• [Exercise directions]: Some lines in the material below hold the word "vertebra". Copy all of them.

· · · · · · ·

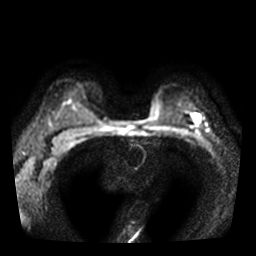
Breast MRI, one axial slice; slice 26 of 36 in the series (ordered by position); diffusion-weighted series; image 2 of 4 stored at this slice position (different b-values; order by instance number); 3 T; 5 mm slice thickness; 256 × 256 image matrix, field of view 320 × 320 mm. Female patient.
Annotated regions visible in this slice (outlined manually by an expert reader):
- tumour on diffusion-weighted imaging: bounding box [x1, y1, x2, y2] px = [194, 114, 199, 122]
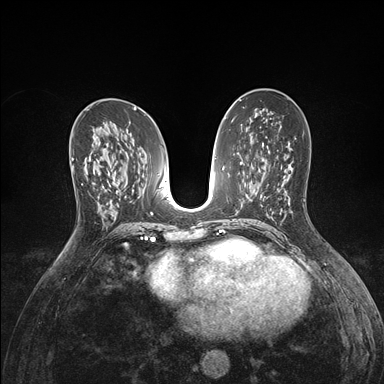
Breast MRI (dynamic contrast-enhanced), one axial slice; dynamic contrast-enhanced series, time point 2 of 7 at this slice position (early post-contrast); 1.5 T; TE 1.5 ms, TR 4.1 ms; 1.1 mm slice thickness; 384 × 384 image matrix, field of view 320 × 320 mm. Female patient.
Outlined on this slice (semi-automatically segmented with operator editing):
- enhancing-tissue mask used for the functional tumour volume (all voxels passing the contrast-enhancement thresholds inside the analysis volume; usually the tumour): box from (x=71, y=157) to (x=96, y=184) px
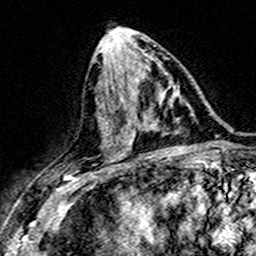
Breast MRI (dynamic contrast-enhanced), one axial slice; position 73 of 160 along the scan axis; cropped to one breast; dynamic contrast-enhanced series, time point 2 of 7 at this slice position (early post-contrast); 3 T; TE 4.6 ms, TR 7.4 ms; 1 mm slice thickness; 256 × 256 image matrix. Female patient.
Outlined on this slice (semi-automatic segmentation, software-assisted and operator-edited):
- enhancing-tissue mask used for the functional tumour volume (all voxels passing the contrast-enhancement thresholds inside the analysis volume; usually the tumour): bounding box [x1, y1, x2, y2] px = [160, 102, 162, 106]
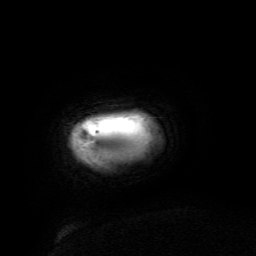
Breast MRI (dynamic contrast-enhanced), one axial slice. Slice 3 of 134 in the series (ordered by position). Cropped to one breast. Dynamic contrast-enhanced series, time point 2 of 6 at this slice position (early post-contrast). 3 T. TE 4.8 ms, TR 9 ms. 1.2 mm slice thickness. 256 × 256 image matrix, field of view 190 × 190 mm. Female patient.
Outlined on this slice (semi-automatic segmentation, software-assisted and operator-edited):
- enhancing-tissue mask used for the functional tumour volume (all voxels passing the contrast-enhancement thresholds inside the analysis volume; usually the tumour): box from (x=76, y=120) to (x=127, y=148) px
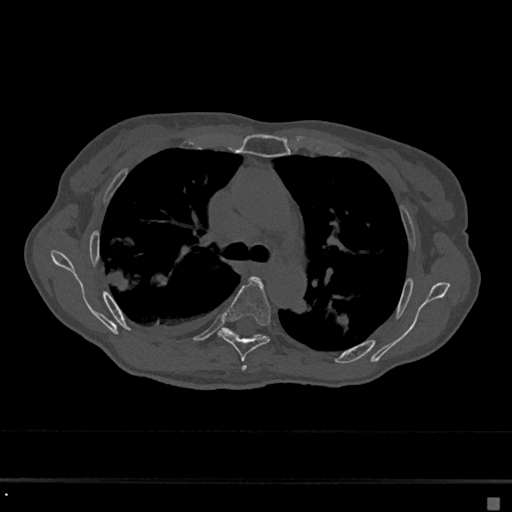
CT including the spine, one axial slice. Slice 456 of 797 in the series (ordered by position). Reconstruction kernel Br40s/3. Bone window (W 1800 / L 400 HU). 0.5 mm slice thickness. 512 × 512 image matrix, field of view 360 × 360 mm. Female patient, age 68 years. Case-level facts recorded for this patient, not image findings: primary cancer: renal.
Annotated regions visible in this slice (semi-automatically segmented with operator editing):
- T4 vertebra: bounding box <242,365,247,371> (left, top, right, bottom; pixels)
- T5 vertebra: <218,278,271,362>
- T6 vertebra: <223,328,264,339>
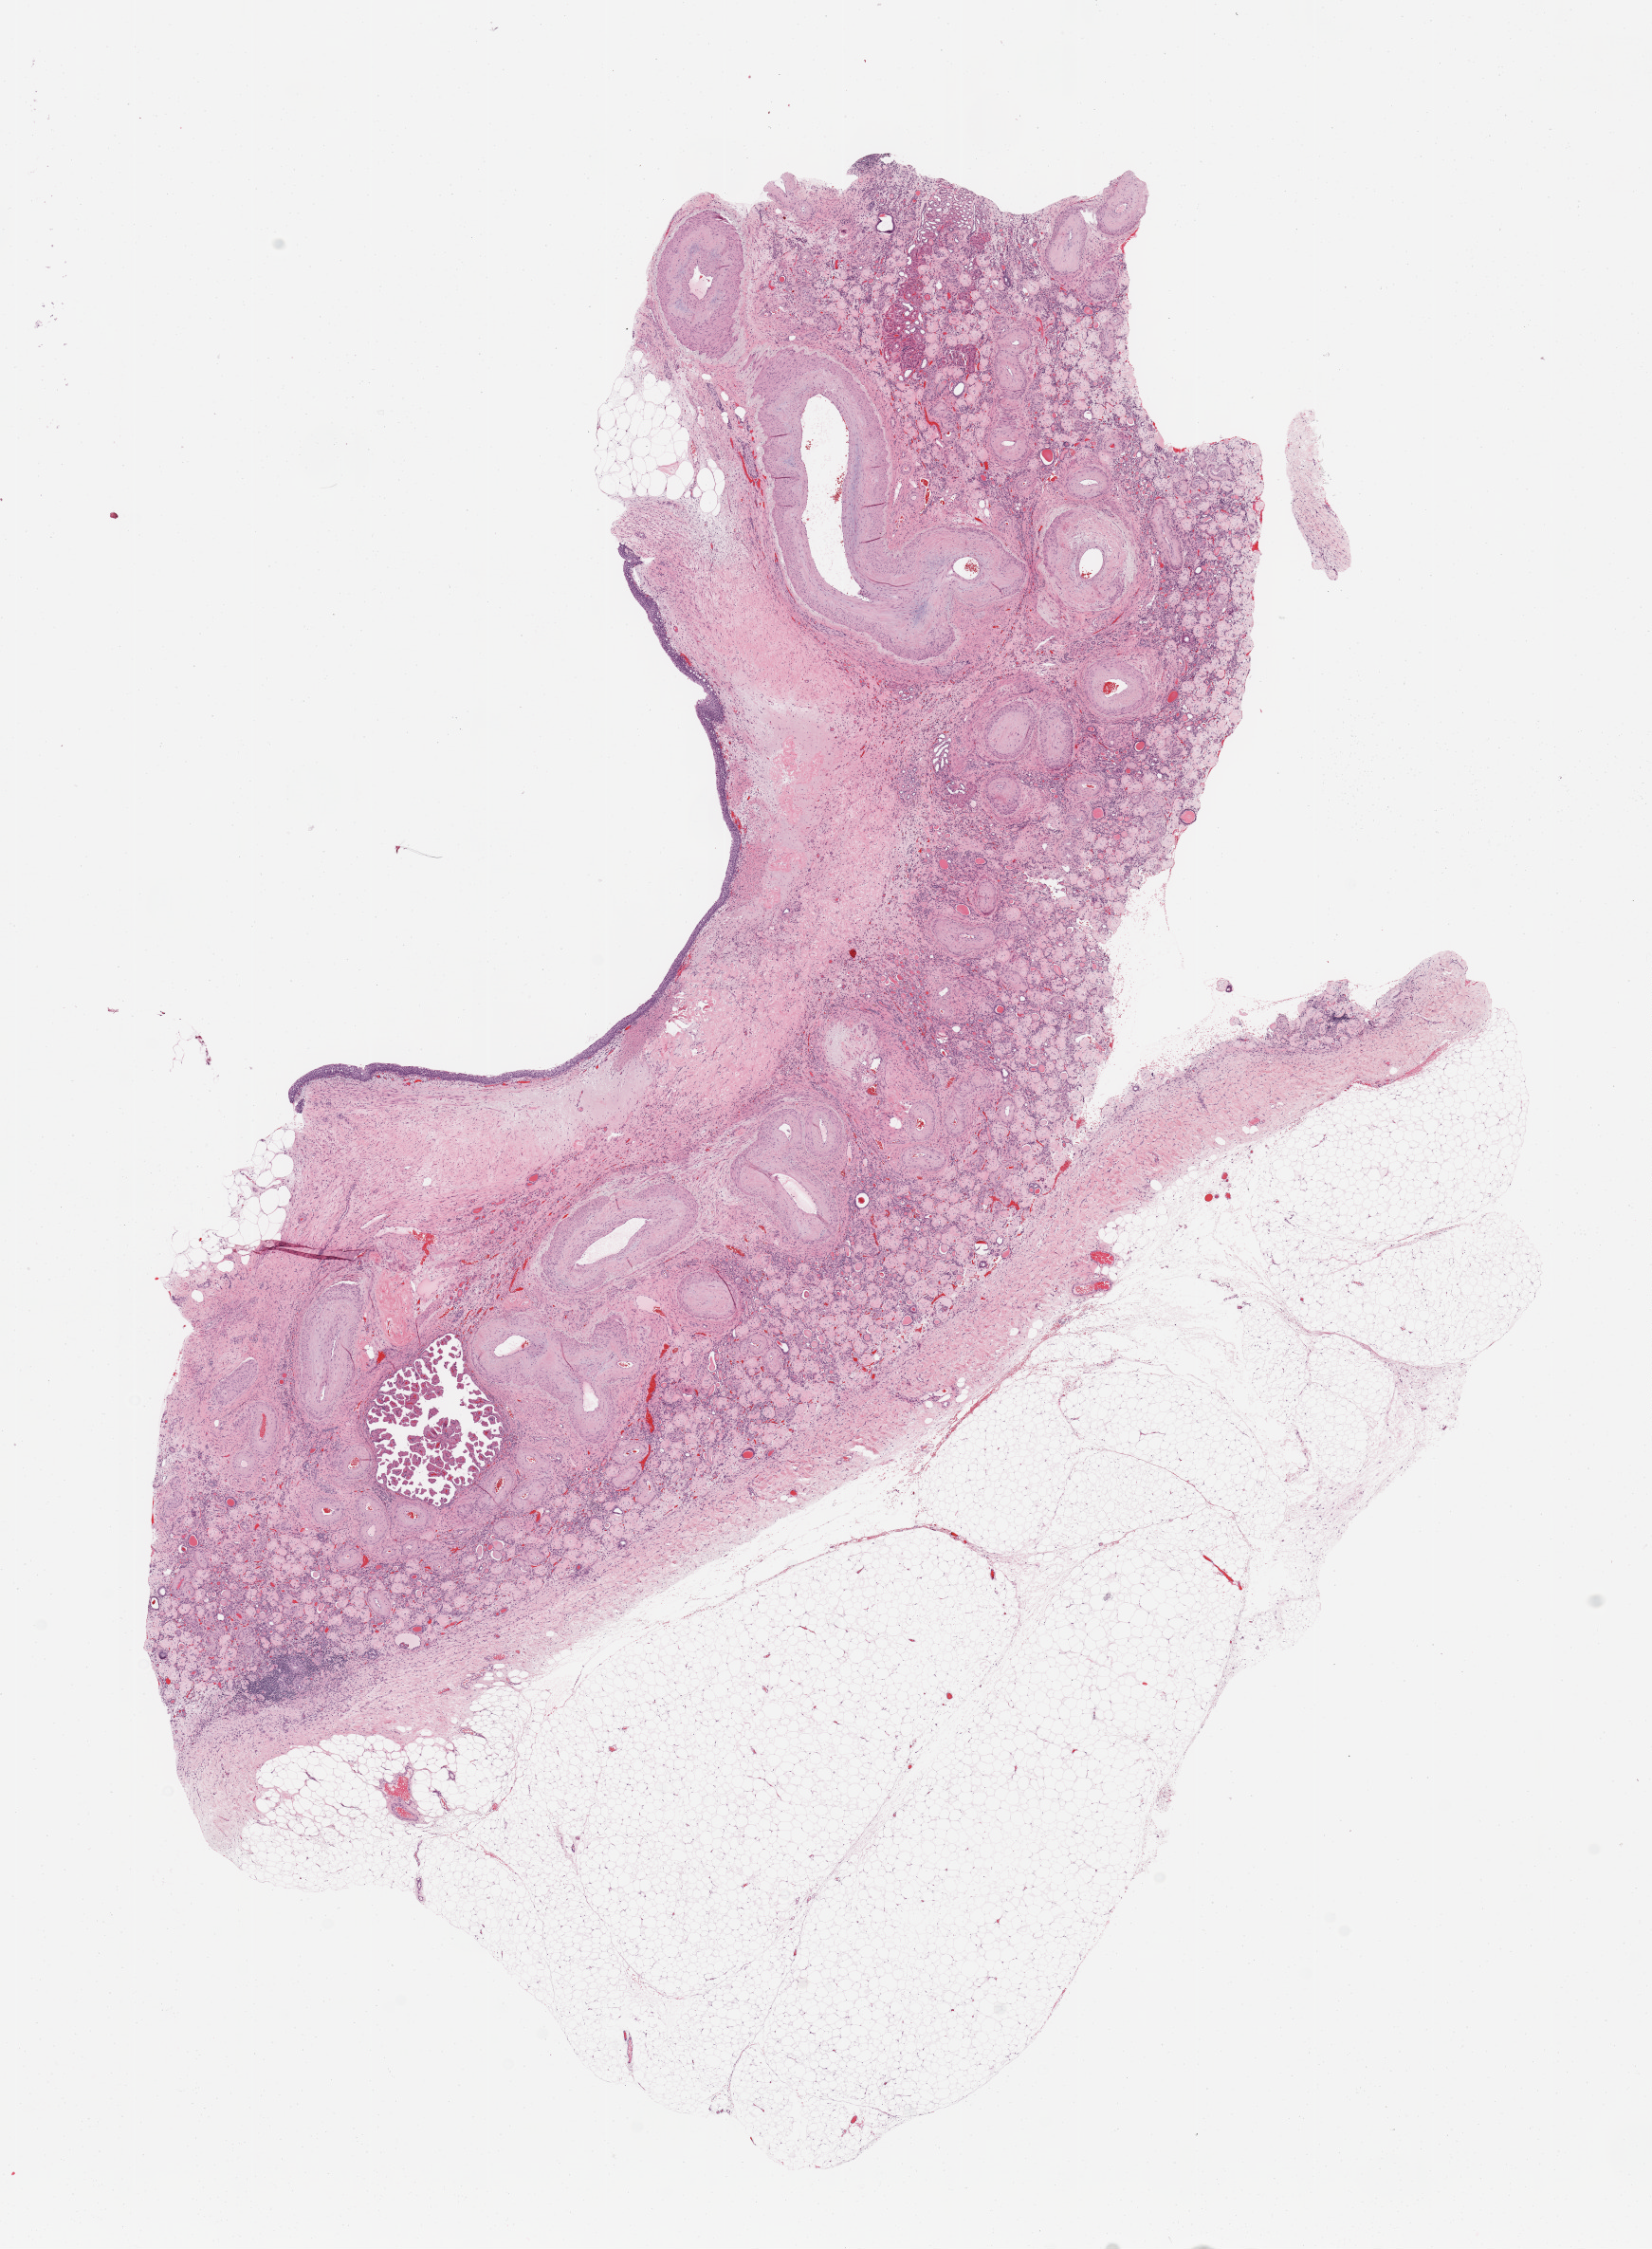
H&E whole-slide image, low-resolution overview of the scanned area, about 13.8 x 18.8 mm (acquisition: 20x scan); kidney, normal (non-tumour) tissue. Patient: female, age 73 years.
This section: normal (non-tumour) tissue from the same patient. Patient diagnosis: Renal cell carcinoma, NOS.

· · · · · · ·

• [Result below]:
- T4 vertebra: bounding box <242,365,247,371> (left, top, right, bottom; pixels)
- T5 vertebra: <218,278,271,362>
- T6 vertebra: <223,328,264,339>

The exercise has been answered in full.